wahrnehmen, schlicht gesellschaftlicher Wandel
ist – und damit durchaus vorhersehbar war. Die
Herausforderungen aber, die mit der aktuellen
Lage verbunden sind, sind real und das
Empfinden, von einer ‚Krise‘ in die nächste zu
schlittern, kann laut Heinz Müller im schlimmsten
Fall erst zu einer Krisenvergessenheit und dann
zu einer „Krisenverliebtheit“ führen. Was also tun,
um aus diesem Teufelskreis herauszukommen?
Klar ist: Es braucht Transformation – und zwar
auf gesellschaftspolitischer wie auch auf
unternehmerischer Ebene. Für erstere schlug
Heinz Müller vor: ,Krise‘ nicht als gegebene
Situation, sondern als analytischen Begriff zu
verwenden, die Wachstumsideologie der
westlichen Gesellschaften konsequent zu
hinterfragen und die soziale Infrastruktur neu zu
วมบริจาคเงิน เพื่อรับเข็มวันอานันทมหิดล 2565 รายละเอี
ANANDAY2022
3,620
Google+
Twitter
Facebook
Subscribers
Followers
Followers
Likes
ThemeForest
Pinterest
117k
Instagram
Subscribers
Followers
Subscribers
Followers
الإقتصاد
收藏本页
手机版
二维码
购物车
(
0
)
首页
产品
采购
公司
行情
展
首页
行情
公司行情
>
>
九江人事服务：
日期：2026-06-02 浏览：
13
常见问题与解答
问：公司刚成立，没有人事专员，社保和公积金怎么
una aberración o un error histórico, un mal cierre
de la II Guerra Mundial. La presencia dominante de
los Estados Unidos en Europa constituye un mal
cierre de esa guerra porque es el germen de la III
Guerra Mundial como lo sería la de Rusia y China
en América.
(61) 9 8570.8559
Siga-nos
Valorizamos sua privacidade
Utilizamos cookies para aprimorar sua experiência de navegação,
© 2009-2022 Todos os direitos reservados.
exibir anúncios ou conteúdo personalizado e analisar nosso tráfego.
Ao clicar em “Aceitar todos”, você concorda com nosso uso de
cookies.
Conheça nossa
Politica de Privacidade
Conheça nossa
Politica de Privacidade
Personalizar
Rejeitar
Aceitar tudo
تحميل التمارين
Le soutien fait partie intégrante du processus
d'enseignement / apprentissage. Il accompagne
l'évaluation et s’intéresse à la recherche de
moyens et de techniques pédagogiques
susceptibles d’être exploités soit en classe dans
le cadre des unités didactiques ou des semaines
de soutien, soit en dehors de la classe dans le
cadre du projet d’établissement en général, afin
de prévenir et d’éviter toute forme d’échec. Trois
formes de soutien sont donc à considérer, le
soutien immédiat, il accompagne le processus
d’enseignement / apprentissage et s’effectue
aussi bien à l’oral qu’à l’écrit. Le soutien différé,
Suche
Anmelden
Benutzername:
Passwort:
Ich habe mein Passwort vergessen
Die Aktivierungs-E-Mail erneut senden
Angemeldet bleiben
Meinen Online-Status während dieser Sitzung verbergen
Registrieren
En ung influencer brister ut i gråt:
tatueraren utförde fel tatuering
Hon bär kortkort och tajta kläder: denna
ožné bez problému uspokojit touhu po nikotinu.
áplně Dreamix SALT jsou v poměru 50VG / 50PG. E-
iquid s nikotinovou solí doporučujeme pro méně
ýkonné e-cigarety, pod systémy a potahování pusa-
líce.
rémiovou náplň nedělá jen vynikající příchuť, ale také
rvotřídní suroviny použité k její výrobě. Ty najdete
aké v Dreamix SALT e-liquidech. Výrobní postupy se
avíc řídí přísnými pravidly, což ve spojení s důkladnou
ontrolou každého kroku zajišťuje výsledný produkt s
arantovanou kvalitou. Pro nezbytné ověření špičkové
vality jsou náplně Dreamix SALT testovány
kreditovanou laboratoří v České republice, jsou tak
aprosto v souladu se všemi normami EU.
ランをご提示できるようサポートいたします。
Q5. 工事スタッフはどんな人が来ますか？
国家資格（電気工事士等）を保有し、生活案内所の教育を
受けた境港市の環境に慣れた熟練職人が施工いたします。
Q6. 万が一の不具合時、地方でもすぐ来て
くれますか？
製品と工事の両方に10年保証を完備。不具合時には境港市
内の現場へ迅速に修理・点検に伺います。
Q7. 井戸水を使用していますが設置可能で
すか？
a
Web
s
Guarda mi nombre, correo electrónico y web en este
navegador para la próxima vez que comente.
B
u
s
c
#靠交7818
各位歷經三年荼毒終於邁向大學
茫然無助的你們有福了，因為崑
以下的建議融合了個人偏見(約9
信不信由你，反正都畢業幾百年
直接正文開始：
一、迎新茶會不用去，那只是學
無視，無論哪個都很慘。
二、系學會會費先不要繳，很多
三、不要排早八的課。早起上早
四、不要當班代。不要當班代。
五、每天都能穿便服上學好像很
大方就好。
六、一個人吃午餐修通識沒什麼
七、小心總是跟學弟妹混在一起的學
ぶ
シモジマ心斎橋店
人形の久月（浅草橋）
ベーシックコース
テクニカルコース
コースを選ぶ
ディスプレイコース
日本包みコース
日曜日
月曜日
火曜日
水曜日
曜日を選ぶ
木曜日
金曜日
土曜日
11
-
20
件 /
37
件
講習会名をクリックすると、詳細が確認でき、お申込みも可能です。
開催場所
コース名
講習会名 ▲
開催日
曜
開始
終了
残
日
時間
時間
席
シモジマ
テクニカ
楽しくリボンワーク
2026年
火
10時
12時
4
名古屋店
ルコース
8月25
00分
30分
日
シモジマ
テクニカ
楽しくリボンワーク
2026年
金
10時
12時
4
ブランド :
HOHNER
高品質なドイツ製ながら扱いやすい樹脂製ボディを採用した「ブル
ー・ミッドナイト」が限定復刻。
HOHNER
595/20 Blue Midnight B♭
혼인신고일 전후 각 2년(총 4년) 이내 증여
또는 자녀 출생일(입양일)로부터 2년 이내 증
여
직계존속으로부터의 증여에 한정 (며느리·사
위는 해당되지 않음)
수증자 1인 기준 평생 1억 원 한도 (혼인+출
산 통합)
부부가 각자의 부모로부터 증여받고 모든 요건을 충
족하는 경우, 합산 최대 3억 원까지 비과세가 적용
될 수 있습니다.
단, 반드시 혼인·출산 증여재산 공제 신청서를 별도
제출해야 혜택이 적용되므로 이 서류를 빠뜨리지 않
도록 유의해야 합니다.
....
## Action item
Repeat, character for character, the lines from the very first one through the line containing "Fall erst zu", including both of those lines.

## Task answer
wahrnehmen, schlicht gesellschaftlicher Wandel
ist – und damit durchaus vorhersehbar war. Die
Herausforderungen aber, die mit der aktuellen
Lage verbunden sind, sind real und das
Empfinden, von einer ‚Krise‘ in die nächste zu
schlittern, kann laut Heinz Müller im schlimmsten
Fall erst zu einer Krisenvergessenheit und dann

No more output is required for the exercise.